▸ Excerpt provided
Mental Health Services

Providing vital links to the many programs that exist within Australia.

Outcome Health is dedicated to the individual patient journey and outcome. We are committed to improving the quality of health service delivery and better access to essential community patient services.

Outcome Health’s Mental Health Care Program provides Credentialed Mental Health nurses for GPs, Private Psychiatrists, Headspace clinics Covid care clinics and Universities where they engage in the provision of coordinated clinical care for people with a range of predominately severe and persistent, (complex and chronic) mental health disorders.

Mental Health Ambulance Response - Ambulance Victoria

Outcome Health has a team of qualified, Senior Mental Health Nurses embedded at Ambulance Victoria Referral Triage Service. This initiative is said to be one of the only programs of its kind in the world, supporting ambulance despatch decision-making processes for callers with Mental Health concerns.

Our embedded clinicians provide:

      • Clinical mental health triage services to 000 callers across Victoria
      • Clinical risk assessment of callers
      • Video call back services
      • Field referrals from onsite paramedics
      • Care planning support

 

This service operates 24/7 providing Mental Health triage across the lifespan ensuring all callers receive the most appropriate care.

Mental Health Nurse Stepped Care Program (Gippsland)

▸ Information
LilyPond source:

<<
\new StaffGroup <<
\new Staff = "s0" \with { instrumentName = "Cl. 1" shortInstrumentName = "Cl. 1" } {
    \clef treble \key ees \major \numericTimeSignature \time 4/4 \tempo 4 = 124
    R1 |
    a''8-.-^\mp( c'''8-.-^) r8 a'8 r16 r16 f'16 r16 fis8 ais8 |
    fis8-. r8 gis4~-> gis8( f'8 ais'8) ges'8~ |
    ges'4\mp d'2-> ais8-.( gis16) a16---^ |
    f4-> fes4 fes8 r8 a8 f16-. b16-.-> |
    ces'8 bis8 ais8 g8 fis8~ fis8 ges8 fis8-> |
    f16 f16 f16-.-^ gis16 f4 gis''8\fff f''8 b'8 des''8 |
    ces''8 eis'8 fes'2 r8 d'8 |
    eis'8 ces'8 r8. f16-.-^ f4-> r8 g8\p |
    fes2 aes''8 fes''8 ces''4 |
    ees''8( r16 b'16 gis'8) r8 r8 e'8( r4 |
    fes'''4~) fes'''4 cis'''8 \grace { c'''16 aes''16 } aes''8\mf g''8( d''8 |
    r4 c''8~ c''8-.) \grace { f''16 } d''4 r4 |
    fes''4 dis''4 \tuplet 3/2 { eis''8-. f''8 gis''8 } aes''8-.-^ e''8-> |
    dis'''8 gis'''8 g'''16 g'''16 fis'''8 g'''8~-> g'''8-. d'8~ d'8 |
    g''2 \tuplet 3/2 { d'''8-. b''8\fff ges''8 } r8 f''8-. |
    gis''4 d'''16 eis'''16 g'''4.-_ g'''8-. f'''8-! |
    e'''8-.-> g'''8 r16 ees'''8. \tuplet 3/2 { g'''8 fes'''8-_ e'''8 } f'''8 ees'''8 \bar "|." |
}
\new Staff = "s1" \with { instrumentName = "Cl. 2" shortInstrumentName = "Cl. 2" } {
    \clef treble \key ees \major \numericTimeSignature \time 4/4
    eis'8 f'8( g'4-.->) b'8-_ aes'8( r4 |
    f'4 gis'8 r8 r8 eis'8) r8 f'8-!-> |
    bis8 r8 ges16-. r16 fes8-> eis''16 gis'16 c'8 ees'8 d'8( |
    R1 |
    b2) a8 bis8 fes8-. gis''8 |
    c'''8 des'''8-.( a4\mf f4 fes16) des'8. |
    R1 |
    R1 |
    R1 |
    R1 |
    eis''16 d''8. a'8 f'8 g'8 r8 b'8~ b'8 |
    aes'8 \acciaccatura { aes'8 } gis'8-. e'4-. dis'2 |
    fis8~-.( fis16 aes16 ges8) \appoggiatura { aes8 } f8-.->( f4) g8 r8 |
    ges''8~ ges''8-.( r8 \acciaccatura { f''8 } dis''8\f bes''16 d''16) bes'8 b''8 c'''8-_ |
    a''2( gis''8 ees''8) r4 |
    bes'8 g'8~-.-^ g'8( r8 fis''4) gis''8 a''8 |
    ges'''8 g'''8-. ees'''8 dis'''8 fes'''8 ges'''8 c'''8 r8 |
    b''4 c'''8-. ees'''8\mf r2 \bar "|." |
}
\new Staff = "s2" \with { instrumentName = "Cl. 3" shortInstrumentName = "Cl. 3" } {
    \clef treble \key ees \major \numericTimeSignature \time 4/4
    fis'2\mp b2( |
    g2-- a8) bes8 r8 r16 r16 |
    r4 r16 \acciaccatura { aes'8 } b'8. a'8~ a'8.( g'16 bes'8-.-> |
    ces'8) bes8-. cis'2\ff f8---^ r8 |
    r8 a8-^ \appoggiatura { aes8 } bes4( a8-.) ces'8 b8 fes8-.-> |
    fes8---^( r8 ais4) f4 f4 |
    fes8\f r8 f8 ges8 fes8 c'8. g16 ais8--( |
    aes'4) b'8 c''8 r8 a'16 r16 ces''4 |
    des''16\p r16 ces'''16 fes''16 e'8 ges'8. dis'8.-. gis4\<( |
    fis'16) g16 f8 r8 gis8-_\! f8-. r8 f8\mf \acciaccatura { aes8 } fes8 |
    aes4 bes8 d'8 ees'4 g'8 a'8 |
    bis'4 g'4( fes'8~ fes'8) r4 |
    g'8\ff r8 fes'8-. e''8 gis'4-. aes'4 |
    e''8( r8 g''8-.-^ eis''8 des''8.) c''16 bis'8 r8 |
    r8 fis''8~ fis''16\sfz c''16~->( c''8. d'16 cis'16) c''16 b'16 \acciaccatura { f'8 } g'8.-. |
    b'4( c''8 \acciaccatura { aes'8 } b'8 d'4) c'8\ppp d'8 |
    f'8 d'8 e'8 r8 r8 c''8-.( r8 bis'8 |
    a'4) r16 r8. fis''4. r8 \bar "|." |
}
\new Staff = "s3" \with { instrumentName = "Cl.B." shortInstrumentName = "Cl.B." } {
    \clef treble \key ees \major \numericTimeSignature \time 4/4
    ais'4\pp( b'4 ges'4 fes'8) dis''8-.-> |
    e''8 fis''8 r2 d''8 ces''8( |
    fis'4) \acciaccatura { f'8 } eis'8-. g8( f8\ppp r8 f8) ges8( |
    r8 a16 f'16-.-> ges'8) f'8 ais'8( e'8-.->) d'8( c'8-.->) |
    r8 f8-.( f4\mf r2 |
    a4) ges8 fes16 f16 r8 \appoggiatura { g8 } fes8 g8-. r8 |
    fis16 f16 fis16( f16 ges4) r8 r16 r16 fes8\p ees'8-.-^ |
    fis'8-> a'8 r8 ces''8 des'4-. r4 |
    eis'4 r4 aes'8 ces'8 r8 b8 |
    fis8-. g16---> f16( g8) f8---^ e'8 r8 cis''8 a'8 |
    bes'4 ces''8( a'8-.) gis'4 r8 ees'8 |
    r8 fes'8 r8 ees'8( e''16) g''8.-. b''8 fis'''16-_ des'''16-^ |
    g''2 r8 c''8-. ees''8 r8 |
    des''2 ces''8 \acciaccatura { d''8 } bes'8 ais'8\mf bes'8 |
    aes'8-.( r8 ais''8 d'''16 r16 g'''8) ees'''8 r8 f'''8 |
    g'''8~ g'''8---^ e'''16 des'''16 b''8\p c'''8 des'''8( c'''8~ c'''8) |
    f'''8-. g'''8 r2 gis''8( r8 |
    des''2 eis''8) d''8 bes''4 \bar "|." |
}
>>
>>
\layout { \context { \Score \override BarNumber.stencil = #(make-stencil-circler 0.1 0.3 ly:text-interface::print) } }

▸ Your objective
According to the mental health services text, where is Outcome Health's team of Senior Mental Health Nurses embedded?

▸ Answer section
At the Ambulance Victoria Referral Triage Service.